But to me the word that captures the flavour of Britain this year is shouty. It identifies a trait that people dislike yet are given to. It belongs to an informal register (like not wearing a tie). Protesters are literally shouty, and metaphorically so are capital letters, some films and even aromatic food. There was sympathy, I read in the Guardian, for Theresa May being ‘surrounded by shouty men’.
Shouty belongs to a group of words expanding in number in the 19th century, such as beery or catty. They were formed freely to express ridicule or contempt.
Shouty is found earliest in a satirical poem by Leigh Hunt (not published till 1860) on the coronation of George IV: ‘How I feel betwixt ye! / Curlies, burlies, / Dukes and earlies, / Bangs and clangs of band O! / Shouty, flouty, heavy rig, and gouty, / When shall I come to a stand O!’ Leigh Hunt here uses words of various kinds ending in y. Curly had been used of hair since the late 18th century.
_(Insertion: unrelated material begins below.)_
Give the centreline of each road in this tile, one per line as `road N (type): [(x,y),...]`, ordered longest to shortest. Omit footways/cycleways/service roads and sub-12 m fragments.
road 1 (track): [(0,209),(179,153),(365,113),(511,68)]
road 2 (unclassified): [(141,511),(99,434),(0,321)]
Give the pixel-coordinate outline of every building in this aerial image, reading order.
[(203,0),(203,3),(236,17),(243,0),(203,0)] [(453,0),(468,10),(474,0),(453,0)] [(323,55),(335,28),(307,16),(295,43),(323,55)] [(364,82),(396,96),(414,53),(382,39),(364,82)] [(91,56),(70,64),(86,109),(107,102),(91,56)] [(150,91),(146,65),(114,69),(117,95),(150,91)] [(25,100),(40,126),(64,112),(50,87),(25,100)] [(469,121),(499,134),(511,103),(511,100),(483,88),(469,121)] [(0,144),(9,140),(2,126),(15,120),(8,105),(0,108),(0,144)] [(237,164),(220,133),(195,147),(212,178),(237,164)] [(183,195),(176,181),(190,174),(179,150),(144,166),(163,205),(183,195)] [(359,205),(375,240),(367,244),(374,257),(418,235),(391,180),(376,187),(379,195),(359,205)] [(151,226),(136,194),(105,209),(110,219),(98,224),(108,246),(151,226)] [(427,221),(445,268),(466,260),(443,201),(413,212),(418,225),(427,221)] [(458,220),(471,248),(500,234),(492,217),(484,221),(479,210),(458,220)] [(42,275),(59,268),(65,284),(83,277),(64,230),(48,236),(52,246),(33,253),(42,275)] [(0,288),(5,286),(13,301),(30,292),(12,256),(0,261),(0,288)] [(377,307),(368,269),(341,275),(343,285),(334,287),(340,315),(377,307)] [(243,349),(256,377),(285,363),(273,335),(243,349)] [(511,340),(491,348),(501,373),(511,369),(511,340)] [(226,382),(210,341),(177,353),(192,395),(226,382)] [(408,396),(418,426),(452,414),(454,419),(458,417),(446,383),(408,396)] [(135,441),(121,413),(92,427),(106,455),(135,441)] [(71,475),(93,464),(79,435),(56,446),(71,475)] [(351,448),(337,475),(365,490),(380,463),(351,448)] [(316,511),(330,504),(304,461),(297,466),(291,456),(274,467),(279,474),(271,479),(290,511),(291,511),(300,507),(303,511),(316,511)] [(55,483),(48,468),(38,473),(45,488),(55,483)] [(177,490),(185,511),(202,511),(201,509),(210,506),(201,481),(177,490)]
Burly belongs to a quite different class of words ending in ly (corresponding to the German suffix lich), such as scholarly or cowardly.
Burly had meant ‘stately’ in the Middle Ages, but also ‘stout’, the meaning that endured. When he comes to earlies, Leigh Hunt is using early as a pet-form of earl.
Such pet-forms ending in y or ie were originally used for names, such as Sandy from Alexander or Bessy from Elizabeth.